The need to plan for retirement and take steps to boost one’s pension has been brought into sharp focus by the news of the state pension triple lock being scrapped for the 2022/23 tax year. This change highlights the uncertainty that may lie ahead with regard to state pension.
The triple lock is a guarantee that the value of state pension will be increased each year by the highest of three figures, which are 2.5 percent, the rate of inflation, or average earnings growth. However, the Government announced that the triple lock will not be honoured next year.
This is due to the fact that average earnings growth is abnormally high due to economic factors as a result of the COVID-19 pandemic. Pensioners had been set for an increase of more than eight percent had the triple lock been deployed as normal.
The Government will ignore the average earnings growth element of the triple lock, meaning that it essentially becomes a ‘double lock’ for next year, which they have said is a purely temporary measure. Therefore, the value of state pension will increase by the higher of 2.5 percent or the rate of inflation next year.
It appears that inflation will come in at a higher number than 2.5 percent, with the all-important figure to be announced in October. Inflation shot up to 3.2 percent for the year to August 2021, having been at two percent the previous month.

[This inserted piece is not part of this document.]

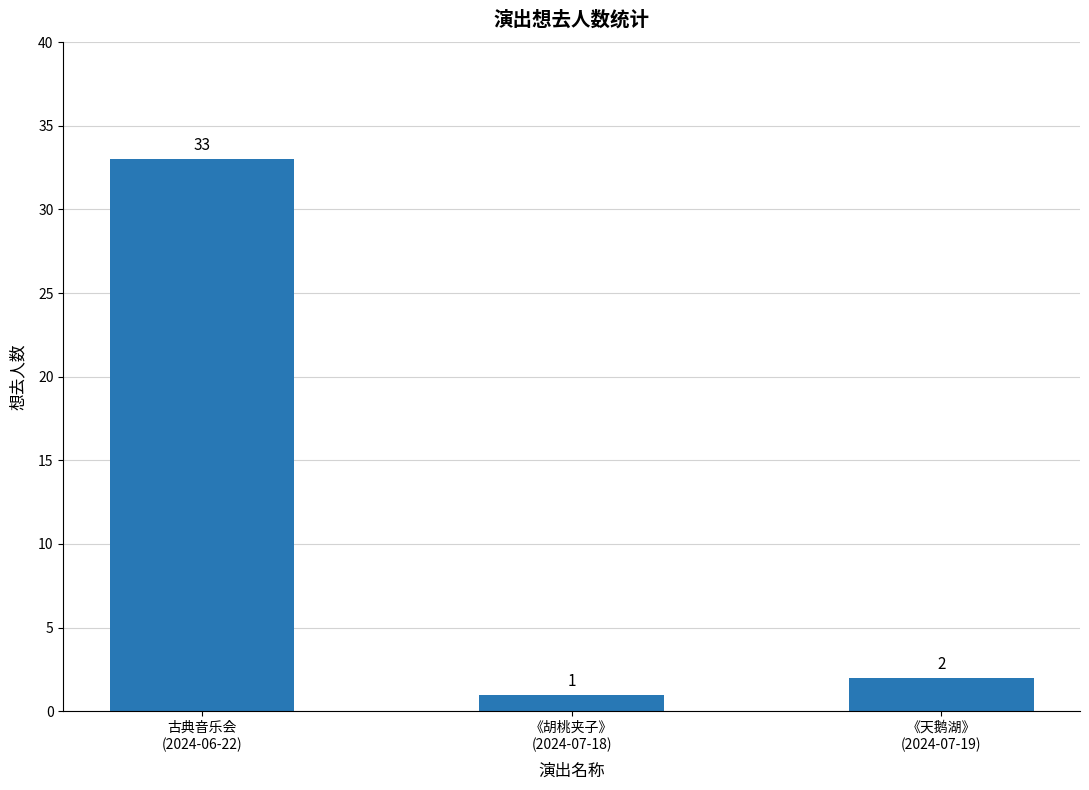

What is the label of the 3rd bar from the left?

《天鹅湖》
(2024-07-19)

The 2.5 percent inflation rate for the year to June was a three-year high, but that has now been smashed by the August figure, and the jump between two percent in July and 3.2 percent in August is the highest on record.
Mr Cochran also commented on the difficulties that women experience in terms of a pension gap, leaving them with less retirement savings than men in many cases.
He said: “Just as there’s a well-known gender pay gap, this becomes the pension gap in later life. Our research shows that over the first 15 years of a woman’s career, women on average save about £2,200 a year, compared to £3,300 for men. Added to lower salaries, women’s savings are held back because they are more likely to take time out of work to raise a family or care for loved ones.
“However, there are things women can do to help achieve a comfortable retirement. If the average woman were to up her contributions by 4 percent at the start of her career, at 68 the pension gap would decrease from £100,000 to £25,000. Upping contributions by 5 percent would almost reduce the gap completely to just £6,000.”
The campaign group Women Against State Pension Inequality (WASPI) have played a big role in bringing to attention issues that women have faced with regard to pension inequality, as they claim changes to the state pension age for women were not effectively communicated, leaving many women with little time to make alternative arrangements.